Overall, we expect good growth in our Laboratory business in 2020, although we faced more challenging comparisons after several years of very strong growth. In terms of our Industrial business, product inspection was flat in the quarter, in line with our expectations. We continue to believe this business will grow low to mid-single digits in 2020. As we've discussed last quarter, we have not yet seen the large food manufacturers return to full investment mode, particularly with respect to global rollout.

We believe this is a matter of timing and are well-positioned to capture growth once these food companies return to investment mode. Core industrial did great in the fourth quarter, increasing 4% against 13% growth in the prior year. This was better than we had expected, and we are very pleased with the performance. We're executing well in core industrial as this business continues to gain traction with Spinnaker sales and marketing initiatives.

Core industrial is also benefiting from innovation.
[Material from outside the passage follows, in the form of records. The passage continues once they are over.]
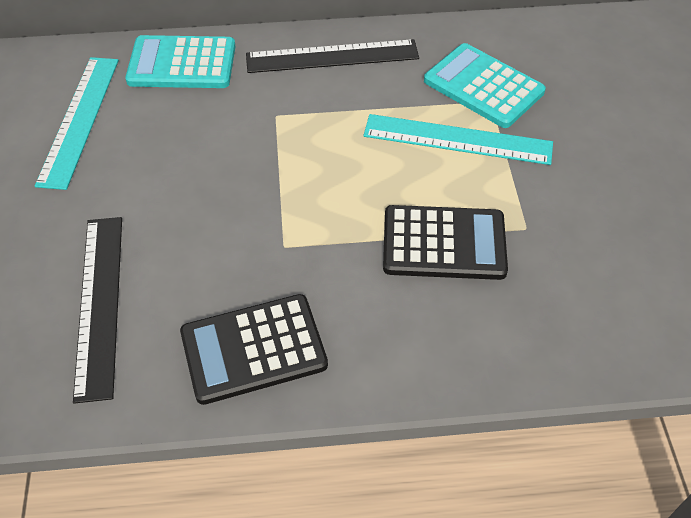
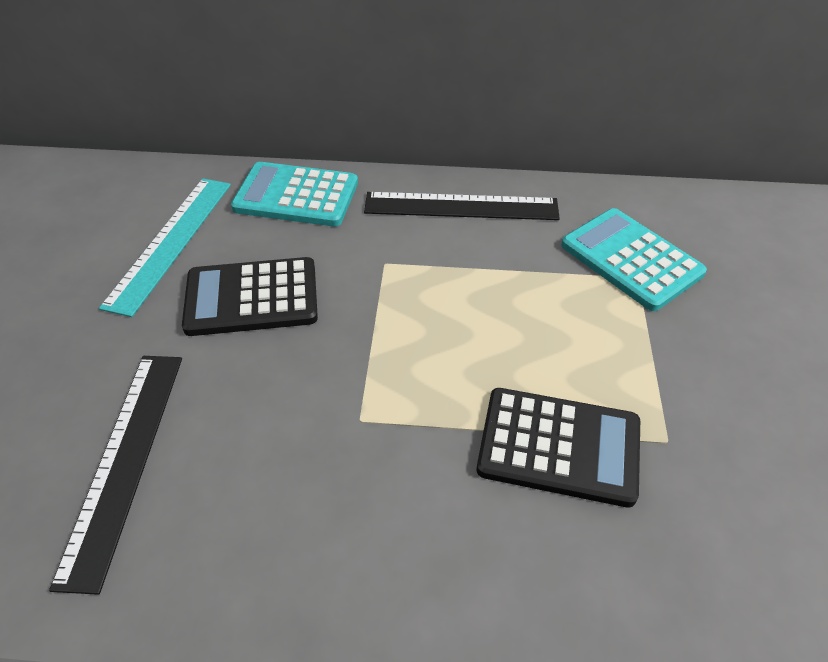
camera: 10 degrees right, 5 degrees down
(253, 349) = (291, 553): black calculator -> black calculator (252, 297)
(457, 139) = (592, 317): turquoise ruler -> none

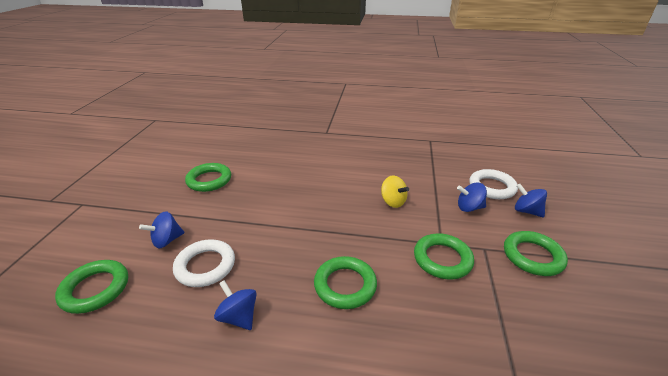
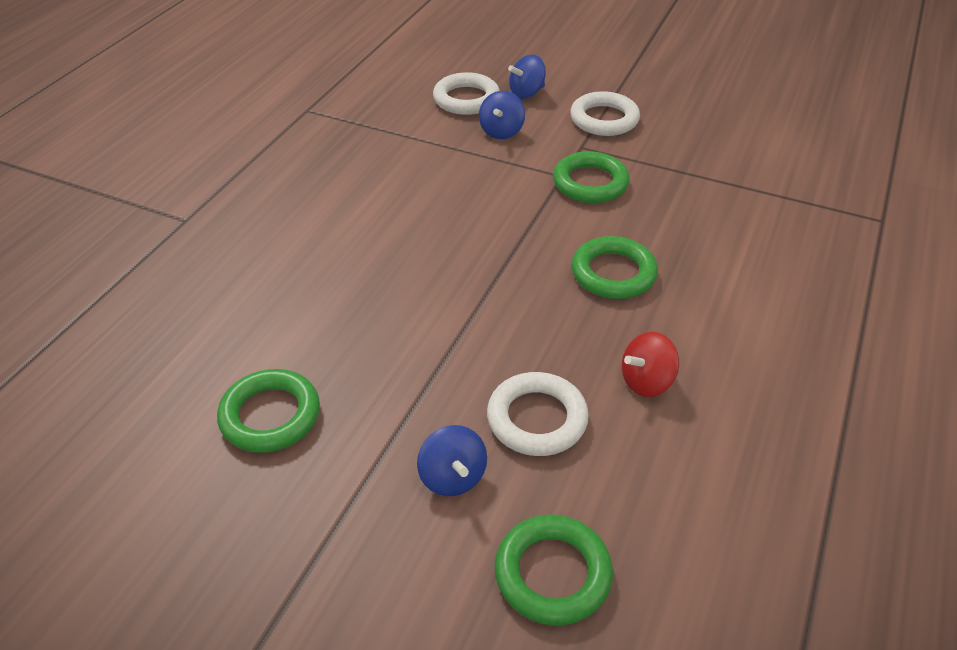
camera: 75 degrees left, 10 degrees up
(239, 317) = (646, 381): blue spinning top -> red spinning top
(393, 202) = (458, 192): yellow spinning top -> none
(532, 256) = (604, 119): green ring -> white ring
Underlying market demand is good enough, and we can capture growth given the diversity of our products, customers, end markets and geographies. Finally, Food Retail was down 2% in the quarter, pretty much on target with what we had expected. However, our outlook for this business has deteriorated since the last time we spoke.

We expect it to be down double digits in the first quarter and be down for the year. Underlying market demand is weak. And although we have easy comparisons we don't expect meaningful improvement in the later part of the year. We had assumed last time we spoke that given the lower level of product activity in 2019, we would have some recovery in 2020.

Based on our outlook for Q1, we don't see this happening until later in the year. As a reminder, we are managing this business for profitability, which also makes forecasting sales a bit challenging. We have an active cost reduction actions over the last year in light of the challenging conditions. Now let me make some additional comments by geography.

I will start with Europe, which was up low single digits. Lab had growth while core industrial and product inspection were down against very strong growth in the prior-year period. We continue to think this business will be up low single digits for the year. We would expect a modest decline in the first quarter, principally due to a significant decline in Food Retail, as well as the 9% growth in Q1 2019.

Americas continues to do very well with 6% growth in the quarter. Lab and core industrial had strong growth. We expect market conditions to remain favorable and expect solid growth in 2020, but this region will be impacted by prior-year comparisons. Finally, Asia/Rest of World had solid growth with most business lines doing well, except for Food Retail.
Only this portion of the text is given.